__Task statement__. Collect each line of the entries that holds the string "towards".

__Data provided__.
■ ■ ■ ■ ■
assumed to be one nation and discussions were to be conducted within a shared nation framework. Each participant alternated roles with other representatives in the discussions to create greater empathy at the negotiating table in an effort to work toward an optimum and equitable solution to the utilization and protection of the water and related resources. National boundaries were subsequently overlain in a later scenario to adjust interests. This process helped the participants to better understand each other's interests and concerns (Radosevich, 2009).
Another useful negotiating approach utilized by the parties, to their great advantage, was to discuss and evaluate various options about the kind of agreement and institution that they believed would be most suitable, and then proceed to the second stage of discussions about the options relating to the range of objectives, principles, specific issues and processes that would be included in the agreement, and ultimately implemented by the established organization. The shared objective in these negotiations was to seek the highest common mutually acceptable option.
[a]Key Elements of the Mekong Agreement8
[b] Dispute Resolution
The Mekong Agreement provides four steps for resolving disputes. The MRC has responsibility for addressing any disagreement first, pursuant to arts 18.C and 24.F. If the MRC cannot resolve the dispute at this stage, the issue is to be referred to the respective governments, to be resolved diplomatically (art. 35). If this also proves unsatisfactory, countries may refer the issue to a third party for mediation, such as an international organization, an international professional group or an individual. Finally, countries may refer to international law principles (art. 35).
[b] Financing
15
■ ■ ■ ■ ■
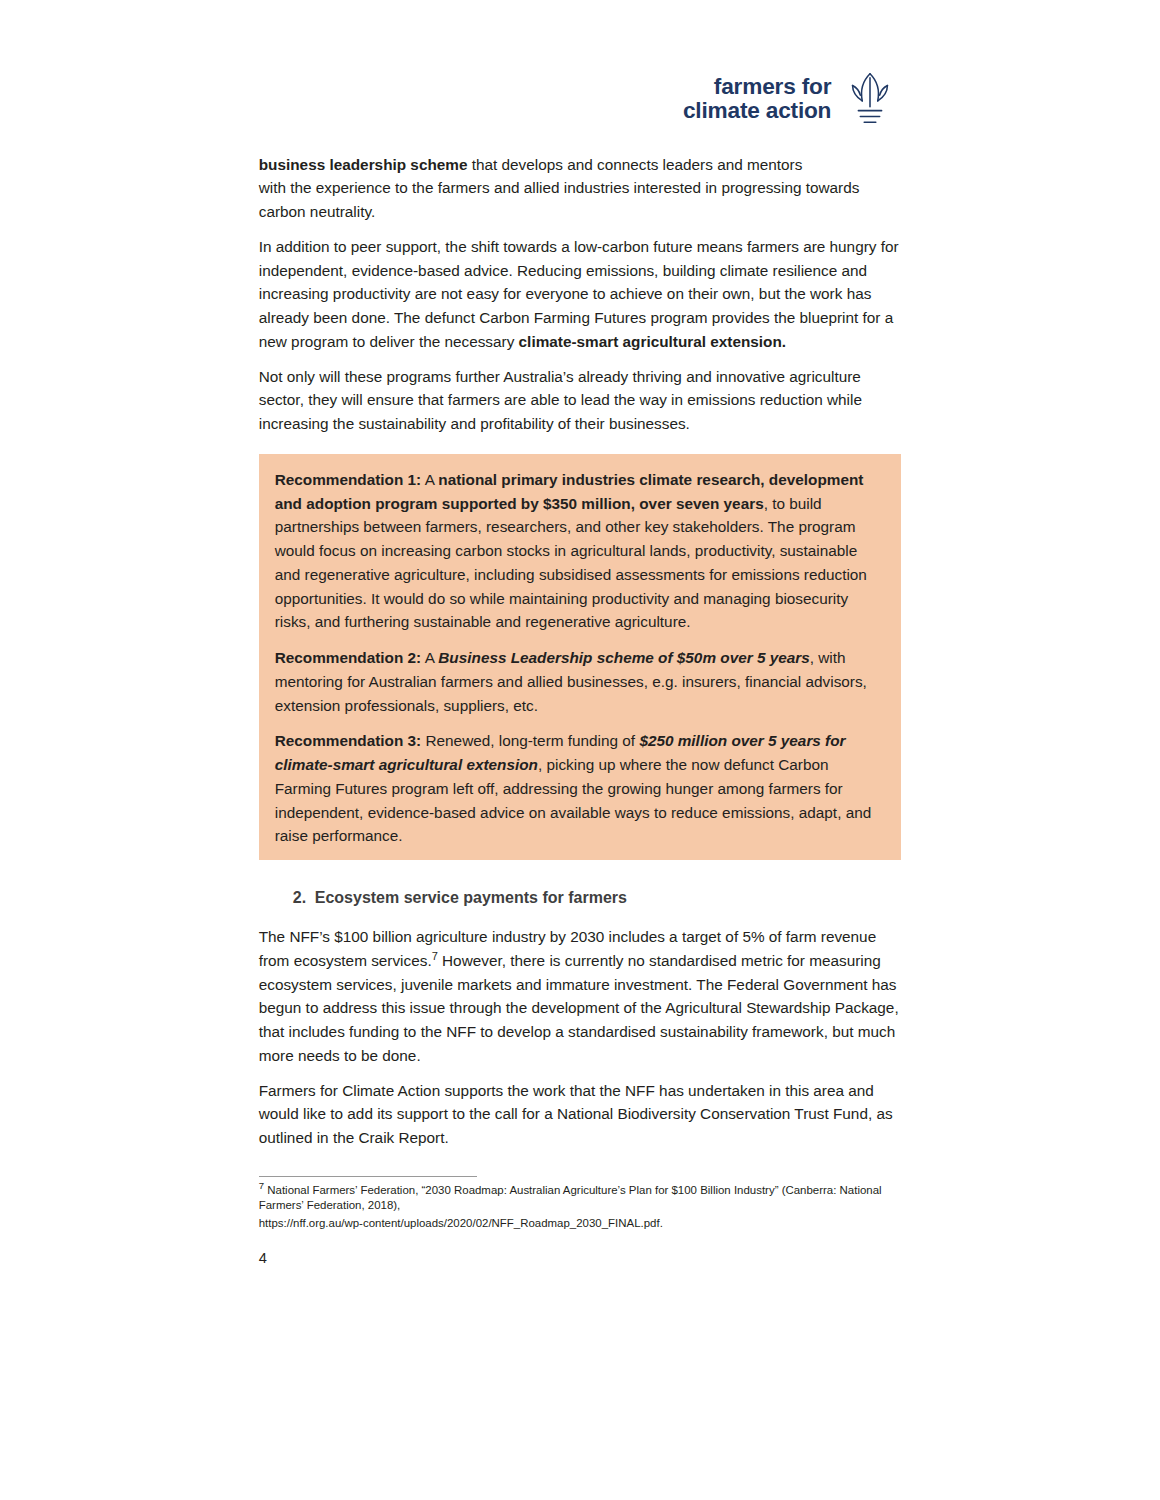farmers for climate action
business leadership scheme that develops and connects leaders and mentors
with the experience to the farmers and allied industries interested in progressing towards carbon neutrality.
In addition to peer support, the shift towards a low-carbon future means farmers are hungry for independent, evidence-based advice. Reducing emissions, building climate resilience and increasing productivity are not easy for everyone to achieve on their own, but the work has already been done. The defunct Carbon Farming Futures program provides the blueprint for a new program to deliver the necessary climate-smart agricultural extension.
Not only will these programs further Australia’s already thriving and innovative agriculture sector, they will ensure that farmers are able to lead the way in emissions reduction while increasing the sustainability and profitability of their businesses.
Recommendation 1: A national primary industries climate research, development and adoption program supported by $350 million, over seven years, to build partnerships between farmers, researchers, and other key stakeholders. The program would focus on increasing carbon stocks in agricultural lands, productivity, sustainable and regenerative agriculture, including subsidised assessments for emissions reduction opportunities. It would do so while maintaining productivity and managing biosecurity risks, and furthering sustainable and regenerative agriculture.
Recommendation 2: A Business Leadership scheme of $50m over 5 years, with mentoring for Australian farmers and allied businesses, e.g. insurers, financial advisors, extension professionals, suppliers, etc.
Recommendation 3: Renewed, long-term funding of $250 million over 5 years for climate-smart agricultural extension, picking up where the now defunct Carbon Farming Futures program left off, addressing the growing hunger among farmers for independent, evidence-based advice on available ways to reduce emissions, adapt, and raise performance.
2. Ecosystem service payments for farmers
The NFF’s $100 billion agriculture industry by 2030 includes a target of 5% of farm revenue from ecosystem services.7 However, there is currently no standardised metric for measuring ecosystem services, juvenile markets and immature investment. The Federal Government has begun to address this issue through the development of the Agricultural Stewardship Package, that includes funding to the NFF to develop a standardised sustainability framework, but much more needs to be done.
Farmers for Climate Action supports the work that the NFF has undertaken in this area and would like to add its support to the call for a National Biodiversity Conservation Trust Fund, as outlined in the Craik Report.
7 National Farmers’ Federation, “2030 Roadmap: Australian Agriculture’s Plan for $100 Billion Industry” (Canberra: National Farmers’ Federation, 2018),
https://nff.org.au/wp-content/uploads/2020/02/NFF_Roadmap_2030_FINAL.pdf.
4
■ ■ ■ ■ ■
__Response to the task__.
with the experience to the farmers and allied industries interested in progressing towards carbon neutrality.
In addition to peer support, the shift towards a low-carbon future means farmers are hungry for independent, evidence-based advice. Reducing emissions, building climate resilience and increasing productivity are not easy for everyone to achieve on their own, but the work has already been done. The defunct Carbon Farming Futures program provides the blueprint for a new program to deliver the necessary climate-smart agricultural extension.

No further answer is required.